**TASK TO COMPLETE**
With nothing omitted, transcribe the entries exactly as written.

-------- DATASET ENTRIES --------

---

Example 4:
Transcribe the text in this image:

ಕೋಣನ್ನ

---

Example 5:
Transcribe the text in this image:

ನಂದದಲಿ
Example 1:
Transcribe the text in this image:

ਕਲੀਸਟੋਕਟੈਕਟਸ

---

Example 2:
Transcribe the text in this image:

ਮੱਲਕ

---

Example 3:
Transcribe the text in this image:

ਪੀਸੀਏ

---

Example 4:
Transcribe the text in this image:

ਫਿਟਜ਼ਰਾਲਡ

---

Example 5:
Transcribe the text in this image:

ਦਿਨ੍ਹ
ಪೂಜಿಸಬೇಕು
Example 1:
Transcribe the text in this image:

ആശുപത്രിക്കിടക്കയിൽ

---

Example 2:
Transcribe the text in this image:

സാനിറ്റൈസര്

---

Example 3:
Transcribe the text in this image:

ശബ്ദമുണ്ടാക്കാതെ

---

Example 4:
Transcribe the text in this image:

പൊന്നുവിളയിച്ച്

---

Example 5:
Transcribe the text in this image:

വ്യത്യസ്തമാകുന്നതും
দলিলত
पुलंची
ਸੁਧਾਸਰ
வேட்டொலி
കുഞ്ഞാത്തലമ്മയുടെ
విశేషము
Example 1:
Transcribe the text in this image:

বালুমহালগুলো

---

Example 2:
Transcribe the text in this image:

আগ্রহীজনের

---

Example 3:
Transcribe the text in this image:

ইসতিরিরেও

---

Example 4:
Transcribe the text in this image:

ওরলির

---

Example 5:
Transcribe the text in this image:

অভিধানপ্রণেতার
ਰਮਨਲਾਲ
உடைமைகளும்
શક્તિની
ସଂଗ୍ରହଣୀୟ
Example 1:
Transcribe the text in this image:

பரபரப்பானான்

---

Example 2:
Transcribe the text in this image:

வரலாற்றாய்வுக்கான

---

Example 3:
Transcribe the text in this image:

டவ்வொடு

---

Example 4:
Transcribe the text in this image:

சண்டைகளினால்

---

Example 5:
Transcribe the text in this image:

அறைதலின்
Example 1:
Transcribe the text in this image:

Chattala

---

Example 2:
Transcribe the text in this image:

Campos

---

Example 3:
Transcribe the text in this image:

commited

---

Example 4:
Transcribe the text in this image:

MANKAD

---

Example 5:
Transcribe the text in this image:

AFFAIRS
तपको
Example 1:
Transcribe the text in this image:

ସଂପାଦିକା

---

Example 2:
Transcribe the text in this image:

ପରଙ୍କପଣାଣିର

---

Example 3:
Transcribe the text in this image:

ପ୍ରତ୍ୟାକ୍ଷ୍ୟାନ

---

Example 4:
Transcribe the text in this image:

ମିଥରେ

--------

**ANSWER TO THIS EXERCISE**
---

Example 4:
Transcribe the text in this image:

ಕೋಣನ್ನ

---

Example 5:
Transcribe the text in this image:

ನಂದದಲಿ
Example 1:
Transcribe the text in this image:

ਕਲੀਸਟੋਕਟੈਕਟਸ

---

Example 2:
Transcribe the text in this image:

ਮੱਲਕ

---

Example 3:
Transcribe the text in this image:

ਪੀਸੀਏ

---

Example 4:
Transcribe the text in this image:

ਫਿਟਜ਼ਰਾਲਡ

---

Example 5:
Transcribe the text in this image:

ਦਿਨ੍ਹ
ಪೂಜಿಸಬೇಕು
Example 1:
Transcribe the text in this image:

ആശുപത്രിക്കിടക്കയിൽ

---

Example 2:
Transcribe the text in this image:

സാനിറ്റൈസര്

---

Example 3:
Transcribe the text in this image:

ശബ്ദമുണ്ടാക്കാതെ

---

Example 4:
Transcribe the text in this image:

പൊന്നുവിളയിച്ച്

---

Example 5:
Transcribe the text in this image:

വ്യത്യസ്തമാകുന്നതും
দলিলত
पुलंची
ਸੁਧਾਸਰ
வேட்டொலி
കുഞ്ഞാത്തലമ്മയുടെ
విశేషము
Example 1:
Transcribe the text in this image:

বালুমহালগুলো

---

Example 2:
Transcribe the text in this image:

আগ্রহীজনের

---

Example 3:
Transcribe the text in this image:

ইসতিরিরেও

---

Example 4:
Transcribe the text in this image:

ওরলির

---

Example 5:
Transcribe the text in this image:

অভিধানপ্রণেতার
ਰਮਨਲਾਲ
உடைமைகளும்
શક્તિની
ସଂଗ୍ରହଣୀୟ
Example 1:
Transcribe the text in this image:

பரபரப்பானான்

---

Example 2:
Transcribe the text in this image:

வரலாற்றாய்வுக்கான

---

Example 3:
Transcribe the text in this image:

டவ்வொடு

---

Example 4:
Transcribe the text in this image:

சண்டைகளினால்

---

Example 5:
Transcribe the text in this image:

அறைதலின்
Example 1:
Transcribe the text in this image:

Chattala

---

Example 2:
Transcribe the text in this image:

Campos

---

Example 3:
Transcribe the text in this image:

commited

---

Example 4:
Transcribe the text in this image:

MANKAD

---

Example 5:
Transcribe the text in this image:

AFFAIRS
तपको
Example 1:
Transcribe the text in this image:

ସଂପାଦିକା

---

Example 2:
Transcribe the text in this image:

ପରଙ୍କପଣାଣିର

---

Example 3:
Transcribe the text in this image:

ପ୍ରତ୍ୟାକ୍ଷ୍ୟାନ

---

Example 4:
Transcribe the text in this image:

ମିଥରେ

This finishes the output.